What this error means
Error 1101 — Worker threw exception; custom domains also fail; Workers Logs tab completely empty even in real-time; service completely unusable is a Cloudflare failure pattern reported for developers trying to fix cloudflare workers suddenly returning error 1101 across all projects with zero logs available — cannot diagnose which worker or line caused the runtime exception because logging is broken too.. Based on the imported evidence, treat this as a tool-specific troubleshooting page rather than a generic API error.
Why this happens
Cloudflare Community thread reports total outage affecting all Workers projects with no diagnostic path since Error 1101 silences all invocation logs. Real-time logs completely empty. Custom domains bound to Workers also fail. Production deployment blocker for any business using Cloudflare Workers.
Common causes
- Cloudflare Community thread reports total outage affecting all Workers projects with no diagnostic path since Error 1101 silences all invocation logs. Real-time logs completely empty. Custom domains bound to Workers also fail. Production deployment blocker for any business using Cloudflare Workers.
Quick fixes
- Confirm the exact error signature matches
Error 1101 — Worker threw exception; custom domains also fail; Workers Logs tab completely empty even in real-time; service completely unusable. - Check the Cloudflare account, local tool state, and provider configuration involved in the failing workflow.
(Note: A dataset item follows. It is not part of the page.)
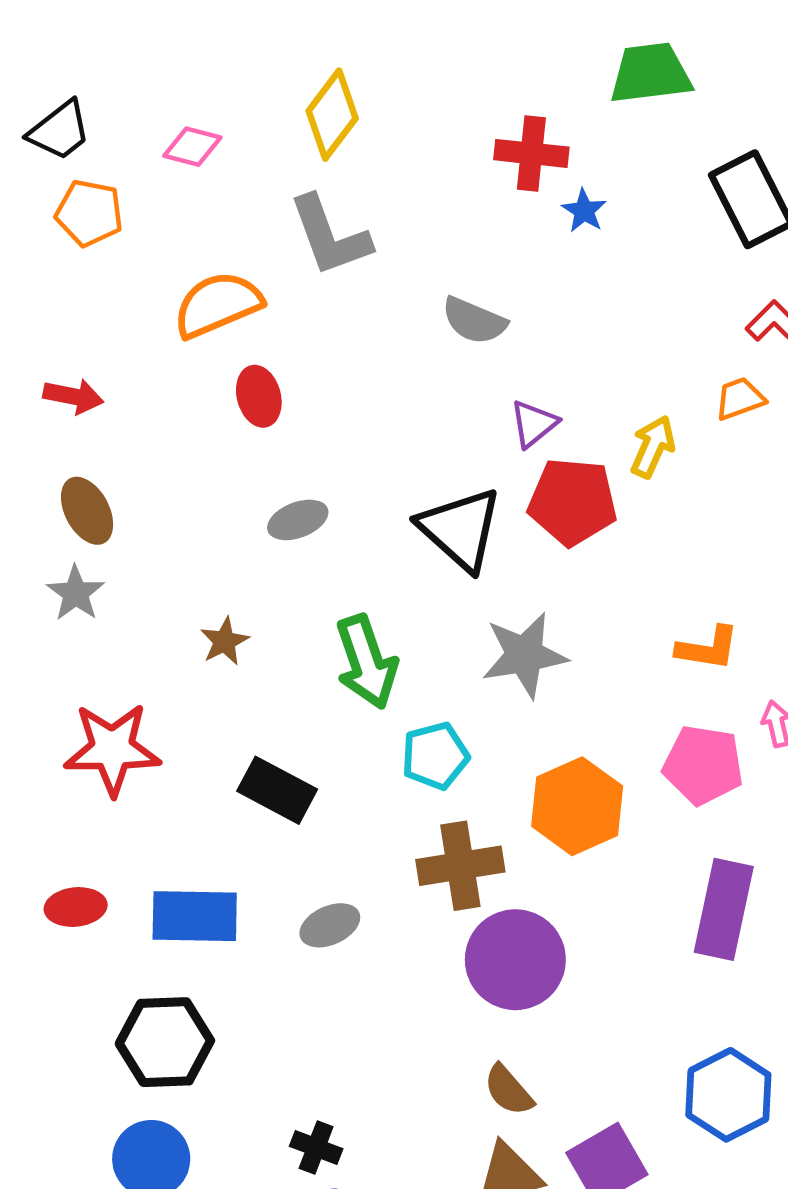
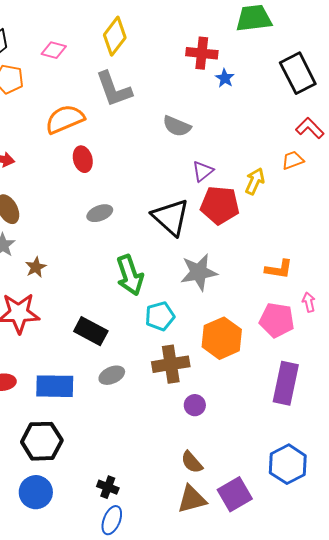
brown star: (224, 641) -> (36, 267), moved
gray ellipse: (330, 925) -> (112, 375), moved
purple circle: (515, 960) -> (195, 405), size x0.5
- Compare the failing environment with a known working setup, then change one configuration value at a time.
Platform/tool-specific checks
- Verify the command, editor, extension, or API client that produced the error.
- Compare local settings with CI, deployment, or editor-level settings when the error appears in only one environment.
- Avoid deleting credentials, local model data, or project settings until the failing scope is clear.
Step-by-step troubleshooting
- Capture the exact error message and the command, editor action, or request that triggered it.
- Check whether the failure is account/auth, quota/rate, model/provider, local runtime, or deployment configuration.
- Review the source evidence below and compare it with your environment.
- Apply one change at a time and rerun the smallest failing action.
- Keep the working fix documented for the team or deployment environment.
How to prevent it
- Keep provider/tool configuration documented.
- Record non-secret diagnostics such as tool version, provider name, model name, and command path.
- Add a lightweight check before CI or production workflows depend on the tool.